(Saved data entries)

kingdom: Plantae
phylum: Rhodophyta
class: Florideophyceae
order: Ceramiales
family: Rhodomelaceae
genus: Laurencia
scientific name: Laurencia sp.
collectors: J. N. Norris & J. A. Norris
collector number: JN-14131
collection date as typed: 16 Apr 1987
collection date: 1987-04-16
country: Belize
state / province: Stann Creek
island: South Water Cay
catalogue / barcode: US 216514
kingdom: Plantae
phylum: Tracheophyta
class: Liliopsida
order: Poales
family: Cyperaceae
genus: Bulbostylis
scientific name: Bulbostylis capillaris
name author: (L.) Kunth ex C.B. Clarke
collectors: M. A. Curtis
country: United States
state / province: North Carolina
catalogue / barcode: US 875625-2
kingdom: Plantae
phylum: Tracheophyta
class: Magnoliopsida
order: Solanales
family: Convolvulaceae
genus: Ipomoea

→ **SET PROBLEM**
Turn the stretch of items from the line containing "collection date as typed: 16 Apr 1987" through the end of the items into a numbered list, leaving out any blank lines.

→ **RESULT**
1. collection date as typed: 16 Apr 1987
2. collection date: 1987-04-16
3. country: Belize
4. state / province: Stann Creek
5. island: South Water Cay
6. catalogue / barcode: US 216514
7. kingdom: Plantae
8. phylum: Tracheophyta
9. class: Liliopsida
10. order: Poales
11. family: Cyperaceae
12. genus: Bulbostylis
13. scientific name: Bulbostylis capillaris
14. name author: (L.) Kunth ex C.B. Clarke
15. collectors: M. A. Curtis
16. country: United States
17. state / province: North Carolina
18. catalogue / barcode: US 875625-2
19. kingdom: Plantae
20. phylum: Tracheophyta
21. class: Magnoliopsida
22. order: Solanales
23. family: Convolvulaceae
24. genus: Ipomoea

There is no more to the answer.